„Antigone“ ist hochaktuell – Doppelpremiere am Samstag im Paderborner Theater
Freiheit und Bevormundung

Paderborn (WB). Die Bilder in der „Tagesschau“ mit Anti-Corona-Gegnern, die ohne Masken und Abstand gegen angebliche Hysterie und Freiheitsberaubung durch die Politik demonstrieren, muten manchmal wie absurdes Theater an. Aus aktuellem Anlass wird der Konflikt zwischen Individuum und Staat in der Spielzeit 2020/21 in den Theatern in Deutschland sicher oft auf die Bühne gebracht. Auch in Paderborn, wo am Samstag „Antigone“ mit einer Doppelvorstellung um 18.30 und 20.30 Uhr Premiere hat.

Mittwoch, 07.10.2020, 08:03 Uhr aktualisiert: 07.10.2020, 08:50 Uhr
Kreon (David Lukowczyk) und Antigone (Barbara Fressner) bilden die Gegenspieler in der antiken Tragödie von Sophokles. Der Konflikt zwischen ihnen mutet unlösbar an. Foto: Tobias Kreft

Bei der Tragödie von Sophokles (497/496 - 406/405 vor Christus) handele es sich um einen „zeitlosen Stoff“, sagte Dramaturg Daniel Thierjung am Dienstag. Die Kernfrage laute: „Wie weit darf der Staat in die Freiheitsrechte des Einzelnen eingreifen?“

Diese Frage hat inmitten von Corona eine enorme Brisanz bekommen. In der Geschichte von Sophokles will Antigone ihren Bruder Polyneikes würdig bestatten. Er starb im Krieg gegen seinen Bruder Eteokles, der im Zweikampf ebenfalls sein Leben ließ. Thebens neuer Herrscher Kreon gewährt ihm ein ehrenhaftes Begräbnis, dem „Verräter“ und Kämpfer gegen Theben Polyneikes dagegen nicht.
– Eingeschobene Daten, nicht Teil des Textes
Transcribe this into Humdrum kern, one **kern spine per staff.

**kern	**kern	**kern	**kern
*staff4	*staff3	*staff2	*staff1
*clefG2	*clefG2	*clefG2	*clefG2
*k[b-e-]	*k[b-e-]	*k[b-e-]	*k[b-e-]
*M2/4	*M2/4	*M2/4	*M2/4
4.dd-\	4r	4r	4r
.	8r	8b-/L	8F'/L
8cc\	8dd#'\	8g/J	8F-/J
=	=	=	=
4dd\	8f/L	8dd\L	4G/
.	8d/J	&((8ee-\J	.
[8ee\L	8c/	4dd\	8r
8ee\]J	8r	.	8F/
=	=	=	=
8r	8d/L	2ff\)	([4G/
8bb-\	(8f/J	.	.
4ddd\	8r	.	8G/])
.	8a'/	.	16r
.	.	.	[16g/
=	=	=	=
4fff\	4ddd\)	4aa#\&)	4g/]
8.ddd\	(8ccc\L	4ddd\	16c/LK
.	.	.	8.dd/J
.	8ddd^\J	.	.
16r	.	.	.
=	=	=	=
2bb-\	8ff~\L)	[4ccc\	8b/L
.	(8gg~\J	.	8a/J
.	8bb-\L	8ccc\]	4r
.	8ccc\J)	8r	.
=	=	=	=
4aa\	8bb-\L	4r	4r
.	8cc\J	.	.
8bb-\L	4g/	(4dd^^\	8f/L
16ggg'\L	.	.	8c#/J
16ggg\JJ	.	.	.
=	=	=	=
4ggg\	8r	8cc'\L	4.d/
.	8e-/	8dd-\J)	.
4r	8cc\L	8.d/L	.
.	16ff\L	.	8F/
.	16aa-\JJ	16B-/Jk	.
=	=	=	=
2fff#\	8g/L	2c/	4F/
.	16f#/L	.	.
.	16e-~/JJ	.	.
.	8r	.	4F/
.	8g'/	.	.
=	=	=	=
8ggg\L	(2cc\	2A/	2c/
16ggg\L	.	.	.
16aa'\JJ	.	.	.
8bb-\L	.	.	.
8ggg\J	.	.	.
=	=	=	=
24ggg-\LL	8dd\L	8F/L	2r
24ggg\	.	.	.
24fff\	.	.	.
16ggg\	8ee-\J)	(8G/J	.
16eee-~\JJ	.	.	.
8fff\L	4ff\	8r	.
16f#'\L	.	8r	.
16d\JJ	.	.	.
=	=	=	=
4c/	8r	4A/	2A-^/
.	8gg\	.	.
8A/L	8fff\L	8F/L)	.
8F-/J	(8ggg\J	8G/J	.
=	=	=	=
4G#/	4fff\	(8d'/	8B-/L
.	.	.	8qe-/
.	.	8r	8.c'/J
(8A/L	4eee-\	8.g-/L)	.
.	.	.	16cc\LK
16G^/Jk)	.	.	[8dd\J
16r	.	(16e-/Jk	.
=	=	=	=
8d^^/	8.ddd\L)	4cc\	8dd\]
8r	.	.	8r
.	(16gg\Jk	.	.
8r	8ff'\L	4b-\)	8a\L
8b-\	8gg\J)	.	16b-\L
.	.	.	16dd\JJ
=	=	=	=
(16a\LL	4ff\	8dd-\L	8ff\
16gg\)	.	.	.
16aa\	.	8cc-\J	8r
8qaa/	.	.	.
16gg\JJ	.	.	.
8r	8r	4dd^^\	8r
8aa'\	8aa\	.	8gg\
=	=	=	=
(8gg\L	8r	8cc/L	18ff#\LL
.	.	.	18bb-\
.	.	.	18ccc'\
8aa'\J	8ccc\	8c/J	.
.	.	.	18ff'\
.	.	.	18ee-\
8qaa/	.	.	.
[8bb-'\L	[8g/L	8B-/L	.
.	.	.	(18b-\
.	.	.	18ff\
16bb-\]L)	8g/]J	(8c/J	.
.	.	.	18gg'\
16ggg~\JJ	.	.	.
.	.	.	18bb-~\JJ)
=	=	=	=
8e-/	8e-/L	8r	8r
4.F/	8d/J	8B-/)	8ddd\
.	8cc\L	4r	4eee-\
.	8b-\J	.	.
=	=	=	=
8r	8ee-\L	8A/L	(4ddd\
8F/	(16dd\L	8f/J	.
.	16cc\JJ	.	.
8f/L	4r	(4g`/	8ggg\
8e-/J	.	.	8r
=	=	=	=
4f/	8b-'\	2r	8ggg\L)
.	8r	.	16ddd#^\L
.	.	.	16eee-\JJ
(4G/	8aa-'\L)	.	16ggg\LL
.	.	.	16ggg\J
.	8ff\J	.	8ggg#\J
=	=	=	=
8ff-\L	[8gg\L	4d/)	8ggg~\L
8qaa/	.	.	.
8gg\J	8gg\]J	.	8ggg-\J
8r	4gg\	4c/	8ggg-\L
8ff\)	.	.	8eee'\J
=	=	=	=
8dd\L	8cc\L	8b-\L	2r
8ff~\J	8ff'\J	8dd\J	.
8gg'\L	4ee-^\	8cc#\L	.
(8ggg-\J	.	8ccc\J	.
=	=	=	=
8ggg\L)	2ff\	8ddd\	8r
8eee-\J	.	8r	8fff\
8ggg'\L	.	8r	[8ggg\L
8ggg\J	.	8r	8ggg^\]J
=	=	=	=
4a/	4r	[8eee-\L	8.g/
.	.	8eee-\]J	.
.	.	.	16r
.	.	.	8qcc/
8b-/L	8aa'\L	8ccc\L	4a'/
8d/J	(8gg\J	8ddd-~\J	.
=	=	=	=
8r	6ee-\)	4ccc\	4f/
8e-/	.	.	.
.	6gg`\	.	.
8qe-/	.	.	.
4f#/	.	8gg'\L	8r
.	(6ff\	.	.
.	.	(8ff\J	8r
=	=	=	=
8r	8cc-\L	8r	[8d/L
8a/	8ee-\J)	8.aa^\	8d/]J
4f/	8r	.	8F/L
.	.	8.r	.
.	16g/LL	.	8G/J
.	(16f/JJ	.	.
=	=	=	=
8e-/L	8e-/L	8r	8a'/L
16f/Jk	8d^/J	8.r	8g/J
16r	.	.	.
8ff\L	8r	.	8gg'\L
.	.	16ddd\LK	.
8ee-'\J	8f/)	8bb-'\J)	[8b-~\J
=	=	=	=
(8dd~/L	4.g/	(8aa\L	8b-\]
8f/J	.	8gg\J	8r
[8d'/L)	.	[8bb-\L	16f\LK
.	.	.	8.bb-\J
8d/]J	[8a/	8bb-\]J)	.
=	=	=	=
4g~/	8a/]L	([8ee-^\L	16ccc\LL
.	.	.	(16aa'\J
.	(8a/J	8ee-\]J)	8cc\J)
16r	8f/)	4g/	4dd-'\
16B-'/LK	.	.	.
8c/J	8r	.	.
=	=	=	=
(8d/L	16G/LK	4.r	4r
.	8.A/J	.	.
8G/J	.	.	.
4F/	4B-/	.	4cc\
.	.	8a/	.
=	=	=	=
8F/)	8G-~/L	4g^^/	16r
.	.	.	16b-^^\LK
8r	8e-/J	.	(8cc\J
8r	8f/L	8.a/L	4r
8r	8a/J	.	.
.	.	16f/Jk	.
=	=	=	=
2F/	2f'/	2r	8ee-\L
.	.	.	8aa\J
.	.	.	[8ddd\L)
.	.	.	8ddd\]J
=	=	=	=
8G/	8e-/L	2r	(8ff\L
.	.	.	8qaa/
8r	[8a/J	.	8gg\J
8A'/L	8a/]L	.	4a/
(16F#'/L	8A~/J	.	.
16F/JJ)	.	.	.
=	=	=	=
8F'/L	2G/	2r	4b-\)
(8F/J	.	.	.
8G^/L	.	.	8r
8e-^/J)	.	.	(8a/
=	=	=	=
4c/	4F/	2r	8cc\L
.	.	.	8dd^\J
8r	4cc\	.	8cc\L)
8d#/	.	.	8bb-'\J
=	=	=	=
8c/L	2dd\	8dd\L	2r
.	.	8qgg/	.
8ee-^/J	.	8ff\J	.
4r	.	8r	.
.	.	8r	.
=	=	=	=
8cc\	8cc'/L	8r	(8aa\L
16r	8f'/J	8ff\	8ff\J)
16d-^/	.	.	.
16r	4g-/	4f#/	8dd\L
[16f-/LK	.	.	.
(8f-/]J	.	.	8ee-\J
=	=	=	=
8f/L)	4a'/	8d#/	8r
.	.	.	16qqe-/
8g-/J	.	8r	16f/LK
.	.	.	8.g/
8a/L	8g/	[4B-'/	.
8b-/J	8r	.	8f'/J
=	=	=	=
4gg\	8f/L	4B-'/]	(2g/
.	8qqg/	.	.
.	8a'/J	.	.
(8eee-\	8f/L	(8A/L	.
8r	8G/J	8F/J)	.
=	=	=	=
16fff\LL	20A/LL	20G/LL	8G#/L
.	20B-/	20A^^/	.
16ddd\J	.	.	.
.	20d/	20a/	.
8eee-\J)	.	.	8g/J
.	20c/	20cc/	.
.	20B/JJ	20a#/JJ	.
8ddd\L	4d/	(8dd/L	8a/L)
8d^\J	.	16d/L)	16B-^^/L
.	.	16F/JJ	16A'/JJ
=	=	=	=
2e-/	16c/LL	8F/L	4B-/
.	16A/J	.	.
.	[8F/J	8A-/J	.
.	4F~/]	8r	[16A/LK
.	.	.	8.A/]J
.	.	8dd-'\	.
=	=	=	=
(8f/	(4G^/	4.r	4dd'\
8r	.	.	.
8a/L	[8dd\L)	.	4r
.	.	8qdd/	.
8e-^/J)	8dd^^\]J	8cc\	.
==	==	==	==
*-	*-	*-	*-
Antigone akzeptiert das nicht und widersetzt sich der Anordnung.

Würdelose Beerdigungen sind auch 2020 inmitten der Corona-Pandemie ein Thema. „In Italien mussten Menschen in Massengräbern bestattet werden“, erinnerte Daniel Thierjung. „Antigone“ bietet also viele Anknüpfungspunkte zur Gegenwart. Auch in der Form der Inszenierung, die Paulina Neukampf übernommen hat. Die Besucher im Großen Haus erwartet eine multimediale Inszenierung, bei der einige Figuren über Videoeinspieler erscheinen und mit denen auf der Bühne interagieren. Die Verbindung von Video und Livespiel spiegelt die Tatsache wider, dass in Zeiten von Corona vieles über Bildschirme abläuft – die Arbeit im Homeoffice und die Pflege von Beziehungen zu Freunden und Großeltern.

Die siebenwöchige Probenarbeit war schwierig, ließ Neukampf durchblicken: „Wir haben immer mit Maske und viel Abstand geprobt.“ Die Besucher würden aber schon „richtiges Theater“ erleben und müssten nicht befürchten, „dass sie die ganze Zeit die Corona-Vorschriften sehen“, versprach Daniel Thierjung. Das Stück selbst wurde auf 75 Minuten gekürzt, einige Partien des Chors fallen weg. Maximal 480 Menschen lässt das Paderborner Theater am Samstag ins Große Haus. Die Garderobe bleibt geschlossen, Bierflaschen bleiben es auch, und den Besuchern wird empfohlen, auch während der Aufführung eine Maske zu tragen. Paulina Neukampf will sich trotz aktueller Bezüge nicht zu weit von der Geschichte der Antigone entfernen und den darin enthaltenen Grundkonflikt „auf die Bühne bringen und zur Schau stellen“. Aber ernsthaft und nicht als absurdes Theater wie in der „Tagesschau“.